Borsao Berola 2008: Tradition and Innovation

BORSAORomans? Visigoths? Holy cow!

I was researching Bodegas Borsao, a Spanish winery, and discovered that the town they’re named for dates back to the 4th century BC. That’s Before Christ! It’s not the kind of time-span I’m used to, since I deal mostly in New World wines where “ancient history” is 100 years ago.

In Spain, like the rest of the Old World, the tradition of wine drinking and wine making goes back a long way. In Campo de Borja, all kinds of visitors (or invaders), including Romans and Visigoths, have put their stamp on the place.
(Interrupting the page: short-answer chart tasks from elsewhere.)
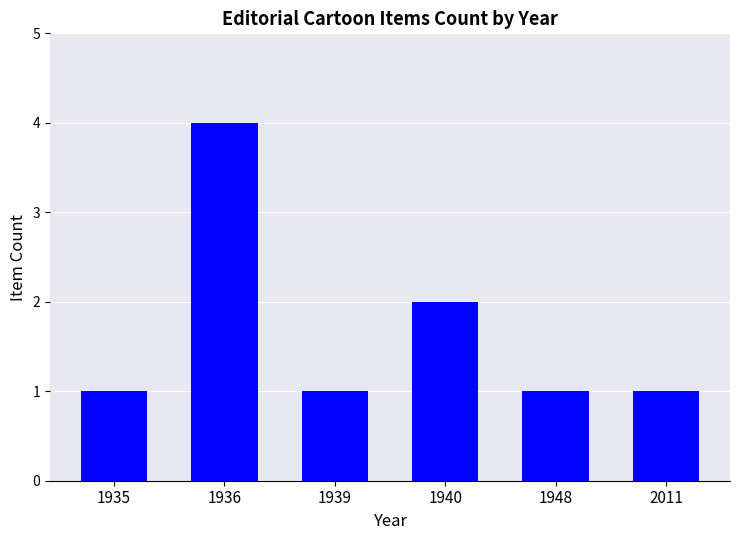

What is the change in value from 1935 to 1940?

+1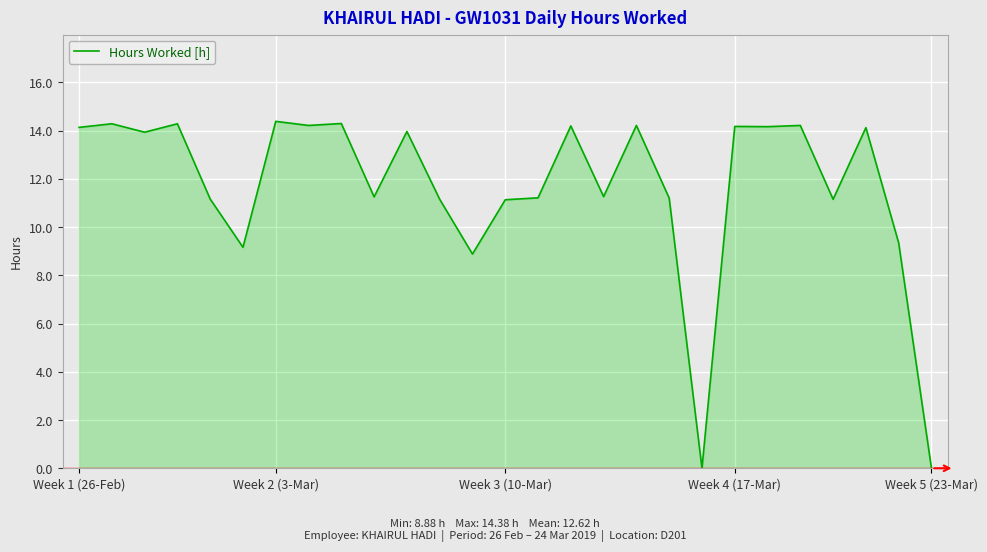

What is the difference between the maximum and minimum values?

14.4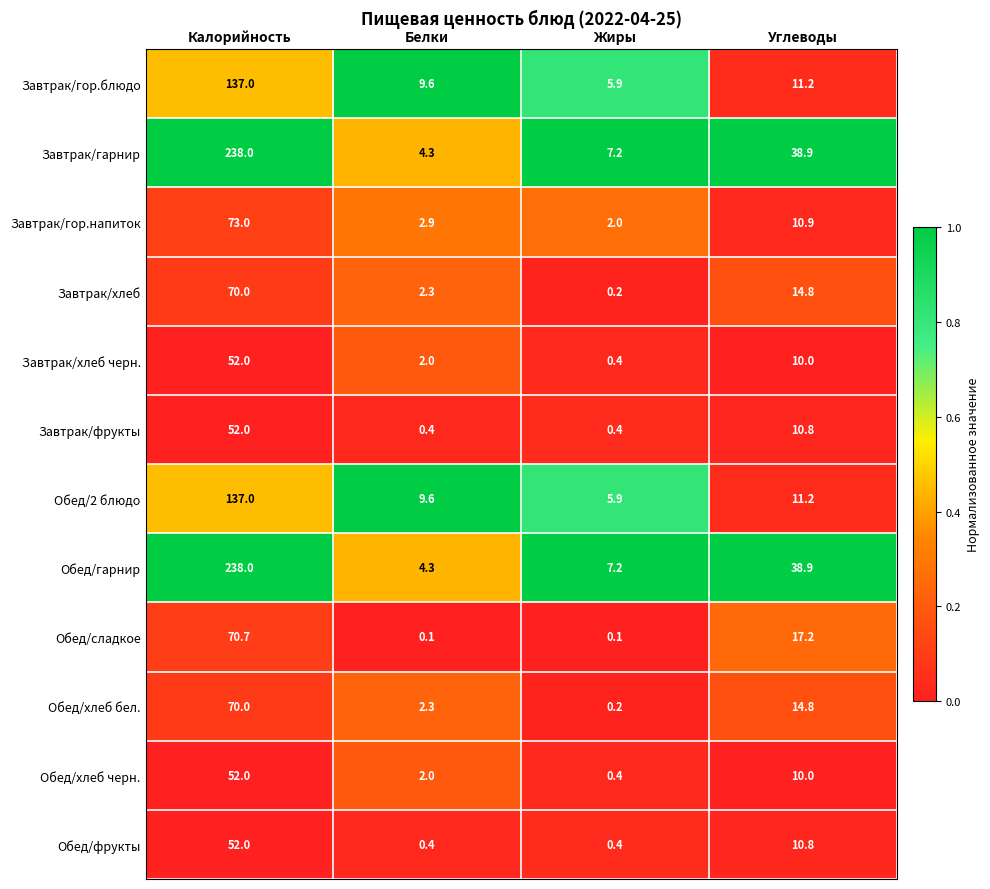

What is the difference between the maximum and second lowest values in the Завтрак/гор.напиток series?

70.1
Their tradition of winemaking and wine drinking lives on, and in this part of Spain the Garnacha grape (Grenache to us Anglos) is king.

The wine I tasted recently, Bodegas Borsao Berola 2008, is 80% Garnacha and 20% Syrah that comes from 35 to 60-year-old vines. OK, that’s pretty old for a grape vine… And old vines bring deep, complex flavors.

The Berola poured out deep garnet colored and opaque, suggesting good extraction. The nose offered rich black fruit and a hint of spice and smoke. The palate was quite rich and intense, with plum, coffee, and a hint of earthiness. There was a nice roundness to the mouthfeel, although Berola showed enough acid on the finish to verify its Old World heritage.

I’ve liked everything I’ve tried from Bodegas Borsao. Their entry-level wines, such as Borsao Tinto, are a great bargain, and the Berola, at around $18, is a lot of wine for the money. These wines are handled by negociant Jorge Ordonez, who seems to have a genius for bringing great wines to the international marketplace. Try any of them that you can find, and enjoy a bit of history with your wine. Cheers!